This demo is a prototype of how Atlas Vector Search could be used to find relevant PDF documents.
To begin, the text from the PDFs are extracted, split into sentences, and mapped into a 384 dimensional dense vector space. The PDF sentences along with their vectors are stored into MongoDB Atlas.
An Atlas Vector Search index then allows the PDFs to be queried, finding the PDFs that are relevant to the query.
For this demo, the text extractor reads the PDFs from a local directory. To get started, I've supplied 5 MongoDB whitepapers, but please try with your own PDFs.
Open params.py and configure your connection to Atlas, along with the name of the database and collection you'd like to store your text.
Install the requirements. This implementation uses:
- PyPDF2 Python library for text extraction
- Hugging Face sentence-transformers/all-MiniLM-L6-v2 pretrained model for the dense vector mapping
- pymongo - the Python driver for MongoDB
pip install -r requirements.txt
Run the extract_and_encode_pdf.py
python3 extract_and_encode.py
Create a default search index on the collection:
{
"mappings": {
"dynamic": true,
"fields": {
"sentenceVector": {
"type": "knnVector",
"dimensions": 384,
"similarity": "euclidean"
}
}
}
}
You are now ready to search your vast PDF library for the PDFs that may hold the answers to your questions.
Your query will be mapped using the same sentence transformer that was used to encode the data and then submitted to Atlas Search, returning the top 3 matches.
For example:
โ python3 find_pdf.py -q "Can I query data that resides in AWS S3?"
The following PDFs may contain the answers you seek:
----------------------------------------------------
PDF: MongoDB UseCase Guidance.pdf
Page: 4
Sentence: With Atlas Data Lake you can query, combine, and analyze data across AWS S3 and MongoDB Atlas Databases without complex integrations, working with data in its native format using the MongoDB Query API.
PDF: MongoDB Atlas Search- Transforming Customer Experience.pdf
Page: 12
Sentence: Query and combine MongoDB Atlas application data with other data assets stored on Amazon S3.
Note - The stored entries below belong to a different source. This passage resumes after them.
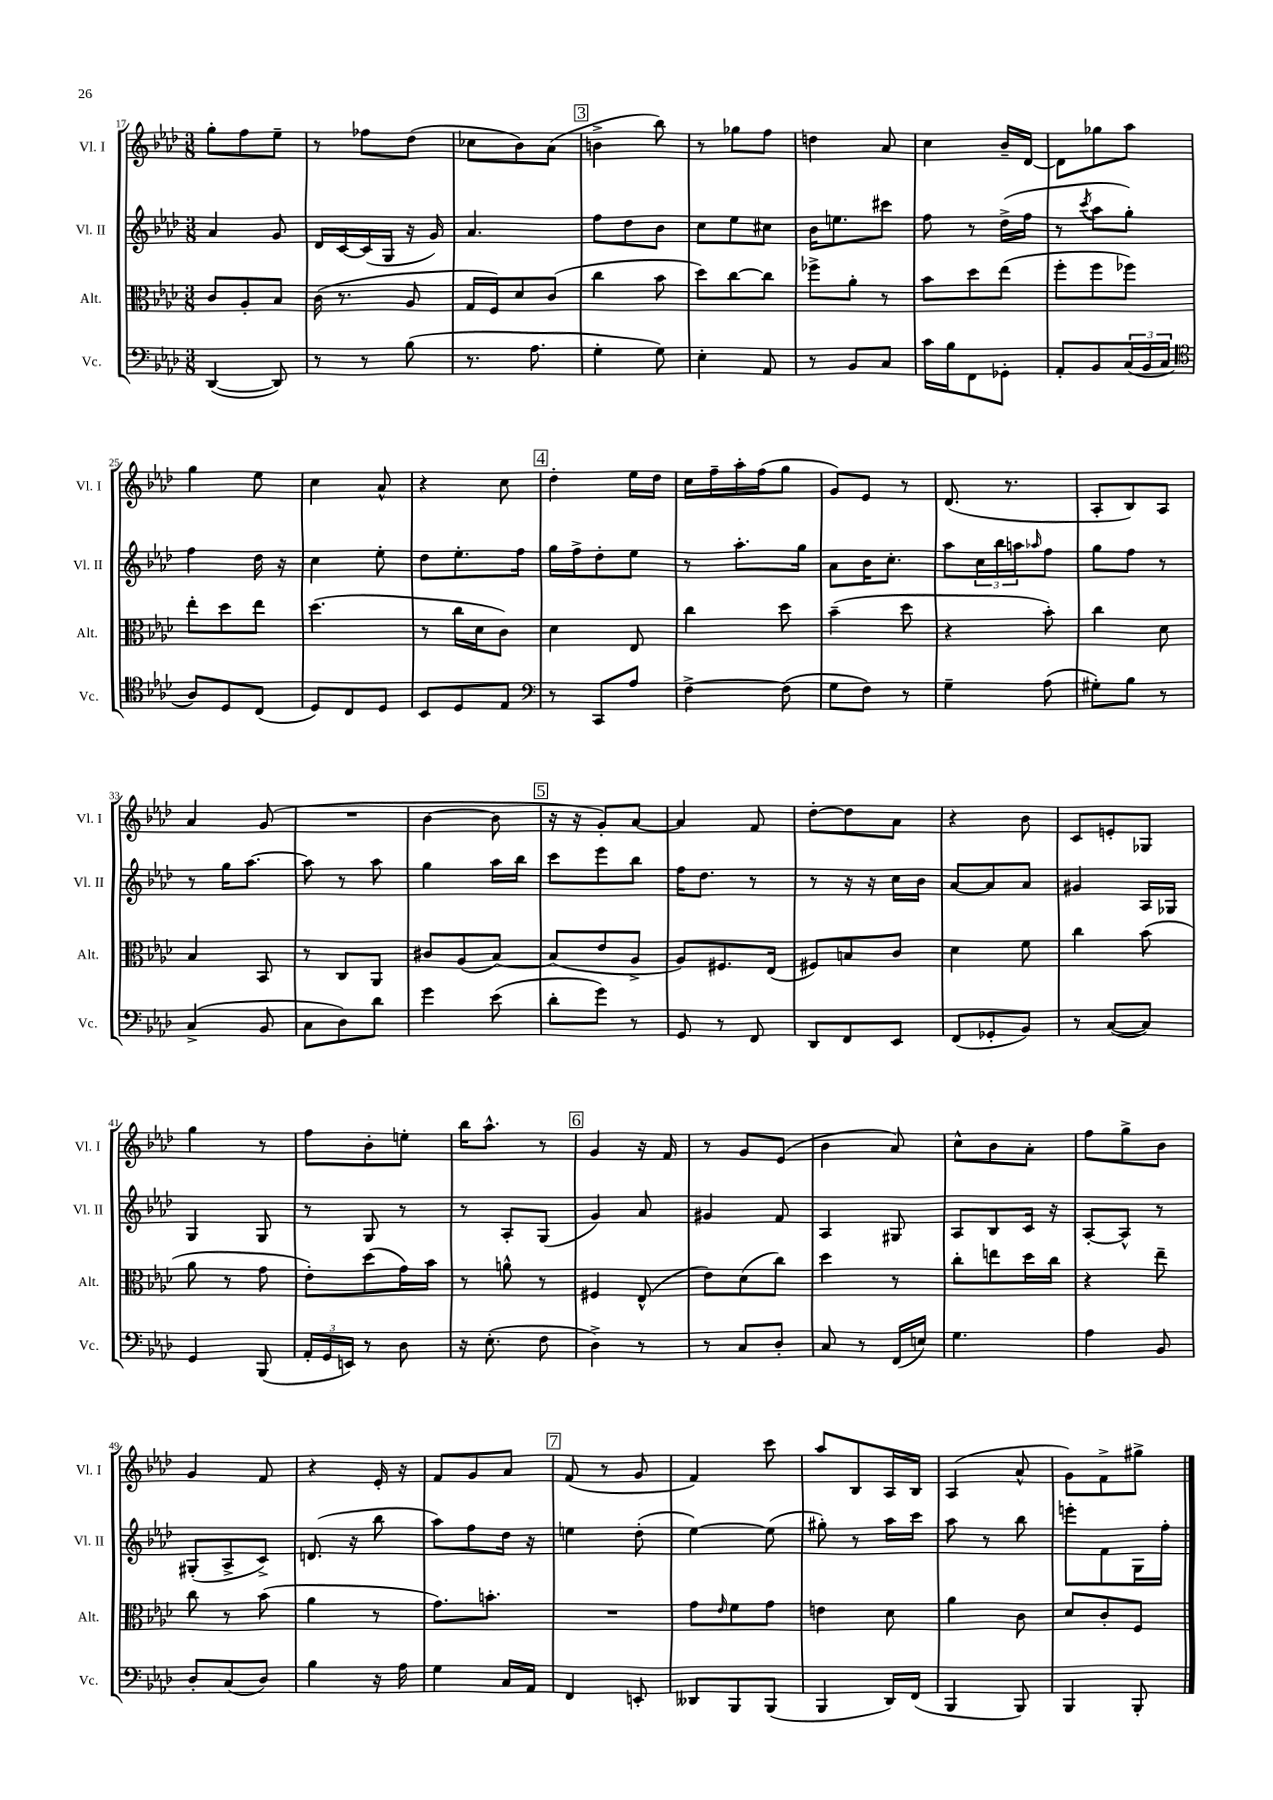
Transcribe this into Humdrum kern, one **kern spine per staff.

**kern	**kern	**kern	**kern
*part4	*part3	*part2	*part1
*staff4	*staff3	*staff2	*staff1
*I"Vc.	*I"Alt.	*I"Vl. II	*I"Vl. I
*I'Vc.	*I'Alt.	*I'Vl. II	*I'Vl. I
*clefF4	*clefC3	*clefG2	*clefG2
*k[b-e-a-d-]	*k[b-e-a-d-]	*k[b-e-a-d-]	*k[b-e-a-d-]
*M3/8	*M3/8	*M3/8	*M3/8
=17	=17	=17	=17
([4DD-/	8c/L	4a-/	8gg'\L
.	8A-'/	.	8ff\
8DD-/])	8B-/J	8g/	8ee-~\J
=18	=18	=18	=18
8r	(16c\	16d-/LL	8r
.	8.r	[16c/	.
8r	.	(16c/]	8ff-X\L
.	.	16G/JJ	.
(8B-\	8A-/	16r	(8dd-\J
.	.	16g/)	.
=19	=19	=19	=19
8.r	16G/LL	4.a-/	8cc-X\L
.	16F/J)	.	.
.	8d-/	.	8b-\)
8.A-\	.	.	.
.	(8c/J	.	(8a-\J
!!LO:REH:place=s1:t=3
=20	=20	=20	=20
4G'\	4cc\	8ff\L	4bn^\
.	.	8dd-\	.
8G\)	8b-\	8b-\J	8bb-\)
=21	=21	=21	=21
4E-'\	8dd-\L)	8cc\L	8r
.	[8cc\	8ee-\	8gg-X\L
8AA-/	8cc\J]	8cc#X\J	8ff\J
=22	=22	=22	=22
8r	8ff-X^\L	16b-\KL	4ddn\
.	.	8.een\	.
8BB-/L	8a-'\J	.	.
8C/J	8r	8ccc#X\J	8a-/
=23	=23	=23	=23
16c\LL	8b-\L	8ff\	4cc\
16B-\J	.	.	.
8FF\	8dd-\	8r	.
8GG-X'\J	(8ee-\J	(16dd-^\LL	16b-~/LL
.	.	16ff\JJ	[16d-/JJ
=24	=24	=24	=24
8AA-'/L	8ff'\L	8r	8d-\L]
.	.	8qccc/	.
8BB-/	8ff\	8aa-\L	8gg-X\
(24C/L	8ff-X\J)	8gg'\J)	8aa-\J
24BB-/	.	.	.
24C/JJ	.	.	.
!!LO:LB:g=z
=25	=25	=25	=25
*clefC4	*	*	*
8A-/L)	8ee-'\L	4ff\	4gg\
8D-/	8dd-\	.	.
(8C/J	8ee-\J	16dd-\	8ee-\
.	.	16r	.
=26	=26	=26	=26
8D-/L)	(4.dd-\	4cc\	4cc\
8C/	.	.	.
8D-/J	.	8ee-'\	8a-^^/
=27	=27	=27	=27
8BB-/L	8r	8dd-\L	4r
8D-/	16cc\LL	8.ee-'\	.
.	16d-\J	.	.
8E-/J	8c\J)	.	8cc\
.	.	16ff\Jk	.
!!LO:REH:place=s1:t=4
=28	=28	=28	=28
*clefF4	*	*	*
8r	4d-\	16gg\LL	4dd-'\
.	.	16ff^\J	.
8CC/L	.	8dd-'\	.
8A-/J	8E-/	8ee-\J	16ee-\LL
.	.	.	16dd-\JJ
=29	=29	=29	=29
[4F^\	4cc\	8r	16cc\LL
.	.	.	16ff~\
.	.	8.aa-'\L	16aa-'\
.	.	.	(16ff\J
(8F\]	8dd-\	.	8gg\J
.	.	16gg\Jk	.
=30	=30	=30	=30
8G\L	(4b-~\	8a-\L	8g/L)
8F\J)	.	16b-\K	8e-/J
.	.	8.cc'\J	.
8r	8dd-\	.	8r
=31	=31	=31	=31
4G~\	4r	8aa-\L	(8.d-/
.	.	24cc\L	.
.	.	24bb-\	.
.	.	.	8.r
.	.	24aan\J	.
.	.	16qqaa-X/	.
(8A-\	8b-'\)	8ff\J	.
=32	=32	=32	=32
8G#X'\L)	4cc\	8gg\L	8A-'/L
8B-\J	.	8ff\J	8B-/)
8r	8d-\	8r	8A-/J
!!LO:LB:g=z
=33	=33	=33	=33
(4C^/	4B-/	8r	4a-/
.	.	16gg\KL	.
.	.	[8.aa-\J	.
8BB-/	8BB-/	.	(8g/
=34	=34	=34	=34
8C\L	8r	8aa-\]	4.r
8D-\)	8C/L	8r	.
8d-\J	8AA-/J	8aa-\	.
=35	=35	=35	=35
4g\	8c#X/L	4gg\	[4b-\
.	(8A-/	.	.
(8e-\	[8B-/J)	16aa-\LL	8b-\]
.	.	16bb-\JJ	.
!!LO:REH:place=s1:t=5
=36	=36	=36	=36
8d-'\L	(8B-/L]	8ccc\L	16r
.	.	.	16r
8g\J)	8e-/	8eee-\	8g'/L)
8r	8A-^/J	8bb-\J	[8a-/J
=37	=37	=37	=37
8GG/	8A-/L)	16ff\KL	4a-/]
.	.	8.dd-\J	.
8r	8.F#X/	.	.
8FF/	.	8r	8f/
.	(16E-/Jk	.	.
=38	=38	=38	=38
8DD-/L	8F#X/L)	8r	[8dd-'\L
8FF/	8Bn/	16r	8dd-\]
.	.	16r	.
8EE-/J	8c/J	16cc\LL	8a-\J
.	.	16b-\JJ	.
=39	=39	=39	=39
(8FF/L	4d-\	[8a-/L	4r
8GG-X'/	.	8a-/]	.
8BB-/J)	8f\	8a-/J	8b-\
=40	=40	=40	=40
8r	4cc\	4g#X/	8c/L
([8C/L	.	.	8en'/
8C/J])	(8b-\	16A-/LL	8G-X/J
.	.	16G-X/JJ	.
!!LO:LB:g=z
=41	=41	=41	=41
4GG/	8a-\	4G/	4gg\
.	8r	.	.
(8BBB-/	8g\	8G/	8r
=42	=42	=42	=42
24AA-'/LL	8e-'\L)	8r	8ff\L
24GG/	.	.	.
24EEn/JJ)	.	.	.
8r	(8dd-\	8G/	8b-'\
8D-\	16g\L)	8r	8een'\J
.	16b-\JJ	.	.
=43	=43	=43	=43
16r	8r	8r	16bb-\KL
(8.E-'\	.	.	8.aa-^^\J
.	8an^^\	8A-'/L	.
8F\	8r	(8G/J	8r
!!LO:REH:place=s1:t=6
=44	=44	=44	=44
4D-^\)	4F#X/	4g/)	4g/
8r	(8E-^^/	8a-/	16r
.	.	.	16f/
=45	=45	=45	=45
8r	8e-\L)	4g#X/	8r
8C/L	(8d-\	.	8g/L
8D-'/J	8cc\J)	8f/	(8e-/J
=46	=46	=46	=46
8C/	4dd-\	4A-/	4b-\
8r	.	.	.
(16FF/LL	8r	8G#X/	8a-/)
16En/JJ)	.	.	.
=47	=47	=47	=47
4.G\	8cc'\L	8A-/L	8cc^^\L
.	8een\	8B-/	8b-\
.	16dd-\L	16c/Jk	8a-'\J
.	16cc\JJ	16r	.
=48	=48	=48	=48
4A-\	4r	[8A-'/L	8ff\L
.	.	8A-^^/J]	8gg^\
8BB-/	8ee-~\	8r	8b-\J
!!LO:LB:g=z
=49	=49	=49	=49
8D-'/L	8cc\	(8G#X'/L	4g/
(8C/	8r	8A-^/	.
8D-/J)	(8b-\	8c^/J)	8f/
=50	=50	=50	=50
4B-\	4a-\	(8.dn/	4r
.	.	16r	.
16r	8r	8bb-\	16e-'/
16A-\	.	.	16r
=51	=51	=51	=51
4G\	8.g\L)	8aa-\L)	8f/L
.	.	8ff\	8g/
.	8.bn'\J	.	.
16C/LL	.	16dd-\Jk	8a-/J
16AA-/JJ	.	16r	.
!!LO:REH:place=s1:t=7
=52	=52	=52	=52
4FF/	4.r	4een\	(8f/
.	.	.	8r
8EEn'/	.	(8dd-'\	8g/
=53	=53	=53	=53
8DD--X/L	8g\L	[4ee-\)	4f/)
.	16qqe-/	.	.
8BBB-/	8f\	.	.
(8BBB-/J	8g\J	(8ee-\]	8ccc\
=54	=54	=54	=54
4BBB-/	4en\	8gg#X'\)	8aa-/L
.	.	8r	8B-/
16DD-/LL)	8d-\	16aa-\LL	16A-/L
(16FF/JJ	.	16ccc\JJ	16B-/JJ
=55	=55	=55	=55
4BBB-/	4a-\	8aa-\	(4A-/
.	.	8r	.
8BBB-/)	8c\	8bb-\	8a-^^/
=56	=56	=56	=56
4BBB-/	8d-/L	8eeen'\L	8g\L)
.	8c'/	8f\	8f^\
8BBB-'/	8F/J	16G\L	8gg#X^\J
.	.	16ff'\JJ	.
==	==	==	==
*-	*-	*-	*-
PDF: MongoDB Atlas Search- Transforming Customer Experience.pdf
Page: 17
Sentence: Tier aged business data to S3 by using Atlas Online Archive, then federate queries across storage tiers via Atlas Data Lake.
This is the simple query passed to MongoDB:
[
{
"$search": {
"knnBeta": {
"vector": <geneated query vector>,
"path": "sentenceVector",
"k": 150 // Number of neareast neighbors (nn) to return
}
}
},
{
"$limit": 3
}
]
The knnBeta operator uses the Hierarchical Navigable Small Worlds algorithm to perform semantic search. You can use Atlas Search support for kNN query to search similar to a selected product, search for images, etc.